Cześć dziewczyny ;*
Bardzo się cieszę, że mogę liczyć na wasze wsparcie. ;**
U góry widać mnie i moje obrośnięte tłuszczykiem ciało. co wy na to? Według mnie jest naprawdę źle. muszę! muszę to zmienić.
Jeżeli któraś z was potrzebowałaby pomocy, piszcie prywatnie. napewno odpiszę. Jestem studentką medycyny- pierwszy rok, więc jeśli jakieś pytania związane z jedzeniem i ćwiczeniami to pytajcie śmiało:) mogę wam nawet powiedzieć moją metodę...Mam już bardzo duże doświadczenie w odchudzaniu, mianowicie już od 2 lat cały czas się odchudzam i jest mi mało.

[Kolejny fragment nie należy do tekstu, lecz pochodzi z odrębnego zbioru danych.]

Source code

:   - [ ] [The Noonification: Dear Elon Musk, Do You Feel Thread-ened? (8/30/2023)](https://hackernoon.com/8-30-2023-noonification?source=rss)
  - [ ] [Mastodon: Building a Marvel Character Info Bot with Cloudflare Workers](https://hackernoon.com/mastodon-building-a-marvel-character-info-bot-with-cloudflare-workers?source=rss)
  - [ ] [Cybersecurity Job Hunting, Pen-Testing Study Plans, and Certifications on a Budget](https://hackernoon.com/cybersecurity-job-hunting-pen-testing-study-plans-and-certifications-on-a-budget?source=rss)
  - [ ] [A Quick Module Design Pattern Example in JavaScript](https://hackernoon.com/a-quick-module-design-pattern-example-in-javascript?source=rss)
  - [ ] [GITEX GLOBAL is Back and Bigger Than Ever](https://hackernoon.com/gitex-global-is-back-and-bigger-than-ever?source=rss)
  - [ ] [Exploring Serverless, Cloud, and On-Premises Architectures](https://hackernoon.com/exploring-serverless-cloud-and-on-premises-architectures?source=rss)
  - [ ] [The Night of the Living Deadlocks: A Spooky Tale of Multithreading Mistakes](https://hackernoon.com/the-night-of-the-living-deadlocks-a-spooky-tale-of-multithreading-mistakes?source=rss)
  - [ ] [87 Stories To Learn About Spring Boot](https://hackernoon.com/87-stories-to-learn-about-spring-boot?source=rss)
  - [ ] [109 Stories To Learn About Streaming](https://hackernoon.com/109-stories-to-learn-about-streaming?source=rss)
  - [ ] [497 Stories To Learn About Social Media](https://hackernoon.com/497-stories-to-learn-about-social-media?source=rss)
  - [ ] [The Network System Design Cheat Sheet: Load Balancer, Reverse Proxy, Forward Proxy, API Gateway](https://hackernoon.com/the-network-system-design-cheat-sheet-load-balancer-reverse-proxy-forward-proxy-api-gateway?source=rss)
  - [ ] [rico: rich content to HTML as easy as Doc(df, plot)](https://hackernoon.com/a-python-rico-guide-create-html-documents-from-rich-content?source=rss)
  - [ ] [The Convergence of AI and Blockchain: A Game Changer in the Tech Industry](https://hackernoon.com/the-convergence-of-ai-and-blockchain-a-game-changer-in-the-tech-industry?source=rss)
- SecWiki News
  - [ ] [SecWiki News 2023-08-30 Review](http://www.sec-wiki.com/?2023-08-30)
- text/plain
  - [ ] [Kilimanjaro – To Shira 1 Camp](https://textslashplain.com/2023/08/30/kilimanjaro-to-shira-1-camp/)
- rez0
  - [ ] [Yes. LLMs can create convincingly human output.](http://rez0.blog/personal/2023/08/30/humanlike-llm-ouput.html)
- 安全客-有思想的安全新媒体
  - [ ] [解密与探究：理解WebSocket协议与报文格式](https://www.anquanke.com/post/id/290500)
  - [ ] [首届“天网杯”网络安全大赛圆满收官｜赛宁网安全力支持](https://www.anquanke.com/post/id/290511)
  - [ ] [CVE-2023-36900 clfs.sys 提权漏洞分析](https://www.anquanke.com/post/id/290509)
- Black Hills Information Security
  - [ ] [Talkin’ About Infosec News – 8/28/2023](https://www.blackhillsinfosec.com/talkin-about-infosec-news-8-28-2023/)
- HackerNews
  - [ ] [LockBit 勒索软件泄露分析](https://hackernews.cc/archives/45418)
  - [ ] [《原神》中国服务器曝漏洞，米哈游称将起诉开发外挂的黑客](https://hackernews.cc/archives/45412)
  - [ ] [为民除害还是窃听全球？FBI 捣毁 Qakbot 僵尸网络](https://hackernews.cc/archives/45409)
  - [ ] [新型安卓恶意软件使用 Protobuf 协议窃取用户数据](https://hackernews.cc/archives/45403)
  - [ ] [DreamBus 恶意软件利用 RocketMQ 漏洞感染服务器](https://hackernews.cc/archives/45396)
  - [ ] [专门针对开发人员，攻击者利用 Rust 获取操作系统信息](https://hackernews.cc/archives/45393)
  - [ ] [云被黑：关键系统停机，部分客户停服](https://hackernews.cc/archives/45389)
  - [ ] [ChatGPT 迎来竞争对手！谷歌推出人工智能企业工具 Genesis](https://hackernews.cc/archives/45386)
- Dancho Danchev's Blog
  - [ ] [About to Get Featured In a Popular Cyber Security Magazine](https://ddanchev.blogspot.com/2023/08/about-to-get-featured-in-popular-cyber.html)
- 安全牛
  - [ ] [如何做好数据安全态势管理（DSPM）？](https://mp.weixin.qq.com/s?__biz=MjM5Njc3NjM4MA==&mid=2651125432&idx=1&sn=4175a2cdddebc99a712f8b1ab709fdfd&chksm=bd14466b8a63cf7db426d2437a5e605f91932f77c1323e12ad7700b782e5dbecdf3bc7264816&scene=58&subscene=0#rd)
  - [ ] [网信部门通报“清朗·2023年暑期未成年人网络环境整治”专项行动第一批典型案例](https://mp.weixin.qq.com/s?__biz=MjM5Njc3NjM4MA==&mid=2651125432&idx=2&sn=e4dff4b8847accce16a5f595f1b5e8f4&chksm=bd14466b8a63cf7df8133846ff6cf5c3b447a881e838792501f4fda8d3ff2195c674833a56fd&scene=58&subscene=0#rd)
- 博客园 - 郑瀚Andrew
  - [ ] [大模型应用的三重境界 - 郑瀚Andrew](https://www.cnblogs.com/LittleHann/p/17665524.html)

Podejrzewam, że gdyby nie interwencja mojej mamy i wciskanie we mnie jedzenia na siłę, to już dawno bym nie żyła. Rok temu zaciągnęła mnie do lekarza. Stwierdzono u mnie anoreksję. Byłam w szpitalu na odziele intensywnej terapii. Później jeszcze miałam ściśle określoną dietę, po której przytyłam do 58kg. (z 44!) to była dla mnie katastrofa. Ale chce się odchudzać mimo wszystko, bo naprawde fajnie jest się pochwalić ładnym ciałem. szczególnie na wakacjach.
Bilans na dziś:
Sniadanie- nic
Obiad- Łyżka ziemniaków+ surówka z czerwonej kapusty+ Gotowana pierś z kurczaka
Kolacja- nic .
czyli jakieś 250-300 kcal na cały dzień.